Having survived one by-election relatively unscathed whilst simultaneously suffering the embarrassment of losing another on the same night, the Labour Party is now confronted by the prospect of yet one more by-election at a time when it could have done without further scrutiny at the hands of the electorate. This latest return to the local hustings hasn’t been brought about by a resignation, however, but by the death of Gerald Kaufman at the age of 86. The Father of the House held the safe seat of Manchester Gorton with a majority of 24,079, so for Labour to lose this one would be little short of a catastrophe.
Kaufman, along with Dennis Skinner and Kenneth Clarke (who now succeeds Kaufman as Father of the House), was one-third of the trio of survivors from the 1970 General Election, a Parliamentary presence for almost half-a-century. Never coming across as the most cuddly of personalities, Kaufman was memorably portrayed as a Hannibal Lecter-style character on ‘Spitting Image’ in the 80s, though he himself was well-versed in the art of satire, having been a contributor to ‘Not So Much a Programme, More a Way of Life’, the BBC’s successor to ‘That Was the Week that Was’ in the 60s.
Hailing from the sizeable and influential Jewish community in Leeds, Kaufman followed a familiar path for many Labour MPs of his generation – grammar school, Oxford, the Fabian Society, and spells of journalism for both the Daily Mirror and the New Statesman. After two previous failed attempts to enter Parliament, Kaufman successfully stood for Manchester Ardwick in 1970, holding it and then its constituency successor Manchester Gorton at every General Election up to and including 2015. Although he never held a senior Ministerial post throughout his career in the Commons, he was a Junior Minister under Harold Wilson and Jim Callaghan and then served in the Shadow Cabinets of both Michael Foot and Neil Kinnock.
Kaufman famously referred to Labour’s 1983 General Election manifesto as ‘the longest suicide note in history’, an epithet revived at the last Election when Ed Miliband’s notorious ‘Ed Stone’ was referred to as ‘the heaviest suicide note in history’. A vocal opponent of the Tony Benn concept of socialism, Kaufman found the move towards the centre ground begun under Kinnock and completed under Blair more to his taste than the far-left rhetoric of Michael Foot; he was rewarded with the jobs of Shadow Home Secretary and Shadow Foreign Secretary during Kinnock’s leadership of the party. However, he withdrew to the backbenches after Kinnock’s resignation in 1992 and was never offered any post in Blair’s Government.
Kaufman may have been implicated in the Expenses’ Scandal (hardly marking him out as unique), and he voted for the Iraq War; but he also opposed fox-hunting and ignored the opposition whip ordering abstention when voting against the Welfare Reform Bill in 2015. He was intensely critical of Israel and was once labelled a self-hating Jew by the Board of Deputies of British Jews; his continuous criticism of the Israeli state’s Palestinian policies even ironically brought him into conflict with Jeremy Corbyn.
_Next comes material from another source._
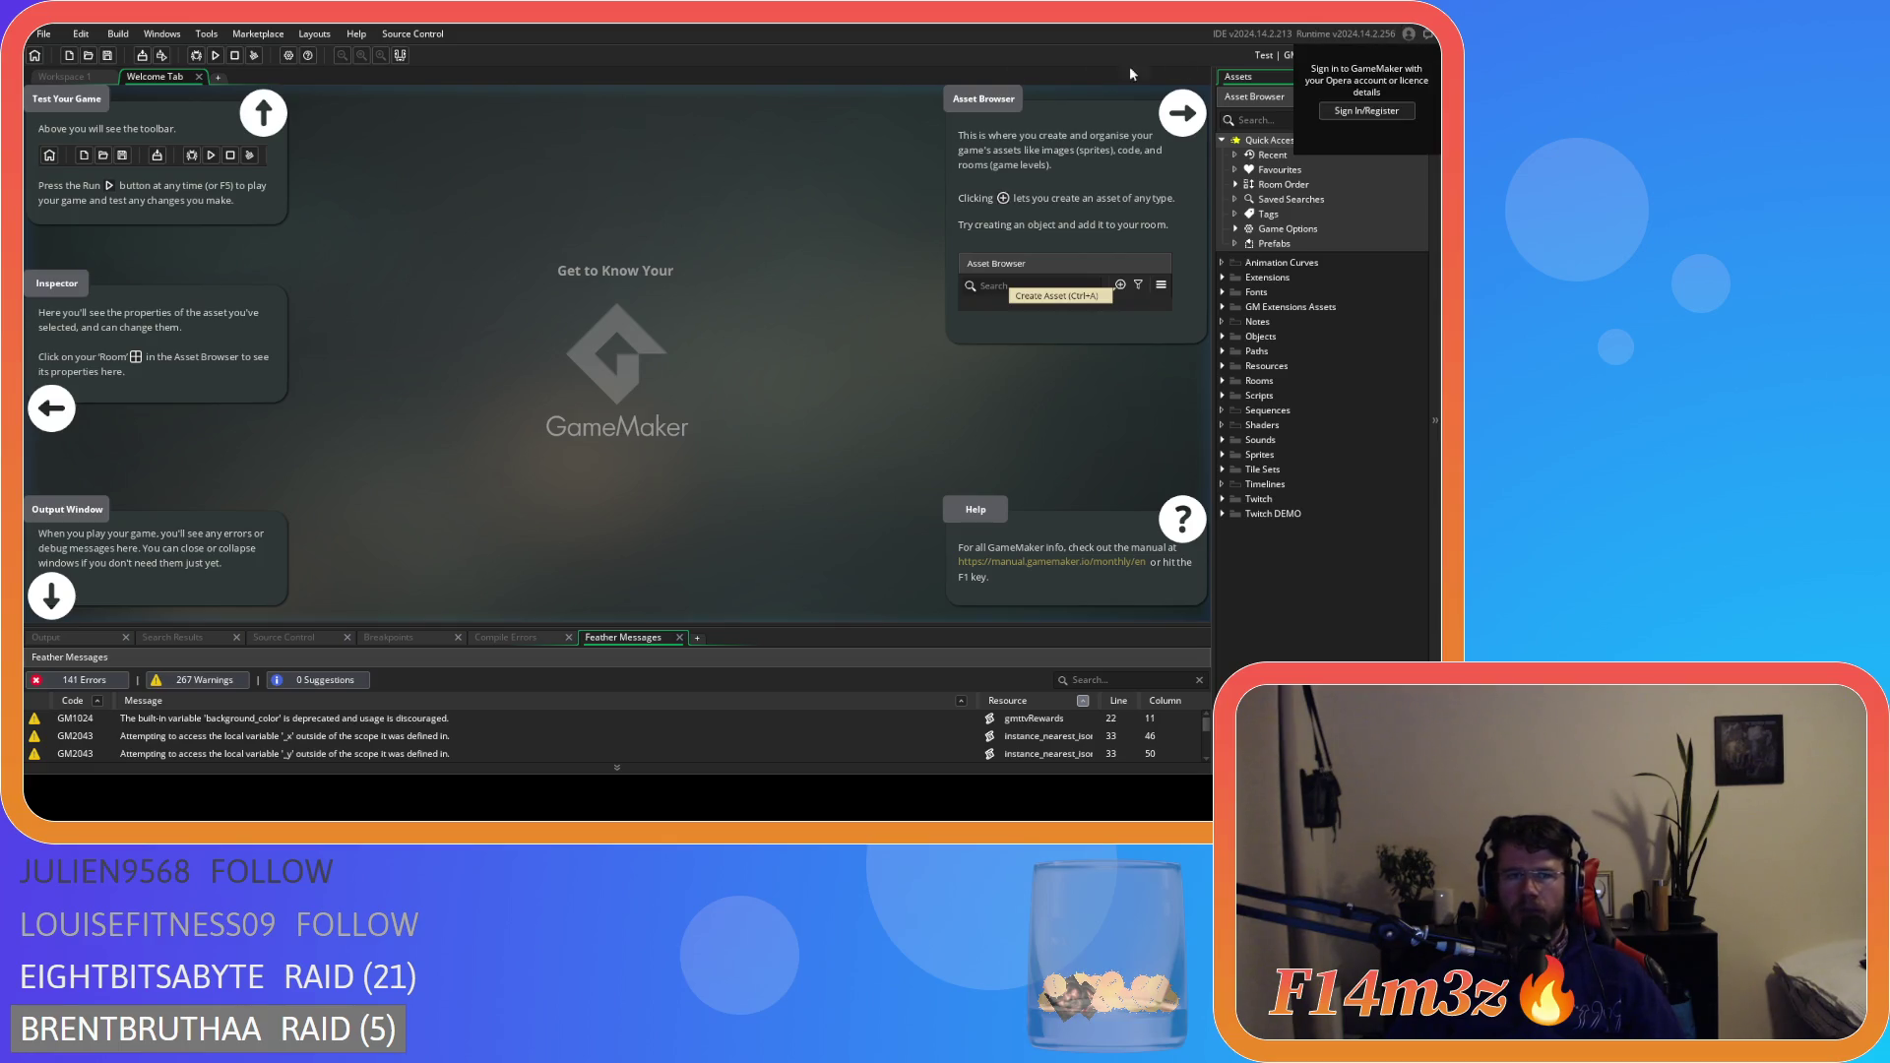
{"action": "left_click", "coordinate": [1338, 42]}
Labour’s shift leftwards in the wake of Corbyn’s capture of the party’s leadership was not something that met with Kaufman’s approval, though the expected tributes from the opposition frontbench following his death will temporarily paper over the ideological cracks that were so prevalent during his lifetime.
The main consequence of Kaufman’s death on the Labour Party is, of course, the upcoming Manchester Gorton by-election. This development arrives on Jezza’s doorstep the same day that his closest ally and Shadow Chancellor John McDonnell has declared a ‘soft coup’ against Corbyn is afoot; although individual members of the enemy within are unnamed, it’s fairly evident McDonnell is accusing the anti-Corbynista MPs, who he claims are in cahoots with the Murdoch media to undermine the Labour leader at every turn and eventually topple him from his position.
Considering the vice-like grip the Corbynistas now have on both the Labour membership and the NEC, it’s difficult to see how Corbyn’s opponents in the PLP can dislodge the leader, whichever tactics they opt for. But paranoia and a persecution complex have marked Jezza’s leadership from day one, so even if McDonnell’s comments were more of a response to the intervention of Tony Blair in the Brexit debate, they are nothing new where the current Labour frontbench are concerned. One would imagine the priority for the party right now should be to focus their attention on another test of their mettle in their once-impregnable northern strongholds.
The Tories, who finished runners-up to the Greens in Manchester Gorton at the last General Election, may well be buoyed by their triumph in Copeland; but Kaufman’s majority is one hell of a winning margin to overturn; ditto UKIP, who may think twice before pushing Paul Nuttall forward for the seat this time. It’s probably safe to say Labour will hold it, but betting men best avoid politics at the moment and turn to easier ways of making money, such as putting their life savings on the next Grand National.